Since then, it has been integrated across many more applications in the Microsoft ecosystem, and we'll take a look at them in this series of posts. In this post, we look at Power BI integrations.
Power BI
There are a few different ways of using Power Query from within Power BI.
Power BI Desktop
Firstly, you can use Power BI Desktop to utilize Power Query.
Similar to Excel, you can start by either using the 'Get Data' button or select one of the common data sources to use a wizard interface to connect to a data source, or use 'Transform Data' to open the Power Query Editor directly.
Once you have finished building your query, the data is loaded into the report's model and can be used for building visualizations.
How data is refreshed in Power BI depends on the storage modes for the datasets used in the report.

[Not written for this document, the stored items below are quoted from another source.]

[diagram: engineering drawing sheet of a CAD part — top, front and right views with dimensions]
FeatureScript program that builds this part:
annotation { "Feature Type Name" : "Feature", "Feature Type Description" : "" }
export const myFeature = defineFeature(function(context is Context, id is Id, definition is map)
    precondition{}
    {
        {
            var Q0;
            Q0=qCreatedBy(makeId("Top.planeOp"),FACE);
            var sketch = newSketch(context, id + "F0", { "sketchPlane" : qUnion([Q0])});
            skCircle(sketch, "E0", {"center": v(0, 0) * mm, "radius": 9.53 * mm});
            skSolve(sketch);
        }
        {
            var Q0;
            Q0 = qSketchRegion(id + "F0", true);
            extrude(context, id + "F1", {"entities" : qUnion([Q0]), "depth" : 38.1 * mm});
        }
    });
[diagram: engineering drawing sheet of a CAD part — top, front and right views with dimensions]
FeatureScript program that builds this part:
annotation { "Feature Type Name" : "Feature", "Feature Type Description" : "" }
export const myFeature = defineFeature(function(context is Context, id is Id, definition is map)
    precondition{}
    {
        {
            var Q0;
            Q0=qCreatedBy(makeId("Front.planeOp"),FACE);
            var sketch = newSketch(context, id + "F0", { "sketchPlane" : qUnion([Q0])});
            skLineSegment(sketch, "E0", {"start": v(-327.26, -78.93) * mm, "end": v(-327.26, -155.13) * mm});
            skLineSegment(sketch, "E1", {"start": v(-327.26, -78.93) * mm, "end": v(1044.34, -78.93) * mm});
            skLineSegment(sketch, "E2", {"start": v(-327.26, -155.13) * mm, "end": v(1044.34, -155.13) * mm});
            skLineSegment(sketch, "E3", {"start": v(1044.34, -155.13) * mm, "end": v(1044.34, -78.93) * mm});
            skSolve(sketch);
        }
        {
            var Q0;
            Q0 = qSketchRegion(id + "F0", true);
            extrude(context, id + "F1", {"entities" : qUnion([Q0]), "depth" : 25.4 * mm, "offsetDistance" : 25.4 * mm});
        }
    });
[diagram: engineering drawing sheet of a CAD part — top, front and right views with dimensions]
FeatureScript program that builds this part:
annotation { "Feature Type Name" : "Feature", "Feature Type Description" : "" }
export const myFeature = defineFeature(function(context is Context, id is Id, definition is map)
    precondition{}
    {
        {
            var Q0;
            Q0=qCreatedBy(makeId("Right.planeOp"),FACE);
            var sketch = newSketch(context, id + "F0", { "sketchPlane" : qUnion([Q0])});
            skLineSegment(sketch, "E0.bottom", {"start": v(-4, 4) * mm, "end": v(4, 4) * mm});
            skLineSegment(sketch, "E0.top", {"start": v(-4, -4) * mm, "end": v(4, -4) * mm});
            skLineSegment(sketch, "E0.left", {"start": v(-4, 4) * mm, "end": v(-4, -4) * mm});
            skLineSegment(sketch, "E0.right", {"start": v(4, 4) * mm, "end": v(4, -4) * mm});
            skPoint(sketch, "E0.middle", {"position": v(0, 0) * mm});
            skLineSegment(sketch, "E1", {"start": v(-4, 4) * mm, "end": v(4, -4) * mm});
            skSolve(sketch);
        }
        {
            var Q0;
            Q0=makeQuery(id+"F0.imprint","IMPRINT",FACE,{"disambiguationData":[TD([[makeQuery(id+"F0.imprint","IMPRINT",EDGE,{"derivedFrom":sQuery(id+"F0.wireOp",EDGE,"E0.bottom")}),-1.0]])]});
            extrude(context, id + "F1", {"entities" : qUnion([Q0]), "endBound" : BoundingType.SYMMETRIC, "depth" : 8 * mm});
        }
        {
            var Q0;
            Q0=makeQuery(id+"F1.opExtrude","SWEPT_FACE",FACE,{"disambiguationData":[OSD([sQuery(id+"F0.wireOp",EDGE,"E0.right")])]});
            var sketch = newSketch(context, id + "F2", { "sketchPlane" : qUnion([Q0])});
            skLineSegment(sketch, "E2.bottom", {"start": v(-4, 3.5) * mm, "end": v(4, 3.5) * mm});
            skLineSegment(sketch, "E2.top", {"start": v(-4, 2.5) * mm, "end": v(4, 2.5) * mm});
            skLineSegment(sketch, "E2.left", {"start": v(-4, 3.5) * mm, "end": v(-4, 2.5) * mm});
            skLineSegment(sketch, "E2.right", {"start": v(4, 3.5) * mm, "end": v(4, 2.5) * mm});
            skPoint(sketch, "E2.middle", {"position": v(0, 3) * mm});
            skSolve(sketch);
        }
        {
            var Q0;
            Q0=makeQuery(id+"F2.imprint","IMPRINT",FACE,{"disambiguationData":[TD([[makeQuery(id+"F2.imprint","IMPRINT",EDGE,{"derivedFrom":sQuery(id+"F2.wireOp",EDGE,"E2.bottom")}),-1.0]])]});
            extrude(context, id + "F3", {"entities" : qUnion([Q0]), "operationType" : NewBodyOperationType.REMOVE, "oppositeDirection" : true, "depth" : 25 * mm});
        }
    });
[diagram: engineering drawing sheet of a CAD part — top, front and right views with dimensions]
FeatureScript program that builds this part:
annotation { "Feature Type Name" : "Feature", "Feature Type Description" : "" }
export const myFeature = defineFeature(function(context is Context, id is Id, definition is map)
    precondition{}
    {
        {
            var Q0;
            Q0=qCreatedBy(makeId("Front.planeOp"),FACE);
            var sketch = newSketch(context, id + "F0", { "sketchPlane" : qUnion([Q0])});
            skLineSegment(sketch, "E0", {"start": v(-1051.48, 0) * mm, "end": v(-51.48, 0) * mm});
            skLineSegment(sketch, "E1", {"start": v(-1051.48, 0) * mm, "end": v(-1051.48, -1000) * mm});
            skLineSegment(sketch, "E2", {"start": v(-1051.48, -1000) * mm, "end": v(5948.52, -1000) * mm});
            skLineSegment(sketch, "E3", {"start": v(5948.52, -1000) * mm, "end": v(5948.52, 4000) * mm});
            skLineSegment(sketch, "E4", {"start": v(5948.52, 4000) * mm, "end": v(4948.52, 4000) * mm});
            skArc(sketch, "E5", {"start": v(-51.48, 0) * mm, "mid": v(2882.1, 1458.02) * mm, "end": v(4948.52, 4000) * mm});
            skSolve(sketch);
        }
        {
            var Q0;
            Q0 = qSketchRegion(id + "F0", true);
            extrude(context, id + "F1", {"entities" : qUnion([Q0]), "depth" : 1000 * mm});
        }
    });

Each dataset can use one of the following storage modes:
- Import
- DirectQuery
- LiveConnect
- Push
Only datasets using Import mode require refreshing; the DirectQuery and LiveConnect query the underlying datasets on every user interaction, and Push mode requires data to be pushed into the dataset externally.
For Import mode datasets, refresh can either be done manually (for example, using the 'Refresh' button in Power BI Desktop) or, once the report is published to a Power BI workspace, refresh can be scheduled to run on a regular basis.
Power BI Dataflows
In Power BI online, you can create dataflows, which are reusable units of transformation logic powered by Power Query. You need either a Pro or PPU (Premium Per User) license to create dataflows, or to be using a Premium capacity workspace.
To create a dataflow, in the PBI workspace, select 'Dataflow' under the + New
menu:
Then the basic option is to create a new table in your dataflow. This will take you to page where you can select your data source, either connecting to an online source or uploading a file:
Once you have selected your data source and configured any necessary credentials for connecting to it, you will be able to edit the transformation using the familiar Power Query editor.
Once you have saved the transformation, the table will be available in the dataflow. You will be offered an opportunity to either refresh the data now or set up a refresh schedule for the dataflow.
If using a refresh schedule, it supports up to 8 refreshes of the data per day:
There is also the option of using incremental refresh for tables in the dataflow. This allows you to process only a subset of the data based on a DateTime column in your table, selecting the period in which to store data and the period in which to refresh data. This can be beneficial for large datasets to reduce refresh time, increase reliability and reduce resource consumption
To consume the tables in the dataflow, you can connect to the dataflow when building reports in Power BI Desktop:
Power BI Datamarts
The third option for using Power Query in Power BI is through Datamarts.
Power BI Datamarts use Power Query in a near identical way to as described above for Power BI Dataflows. Creating a Datamart requires a Premium workspace, but other than that the Power Query features and processes are the same.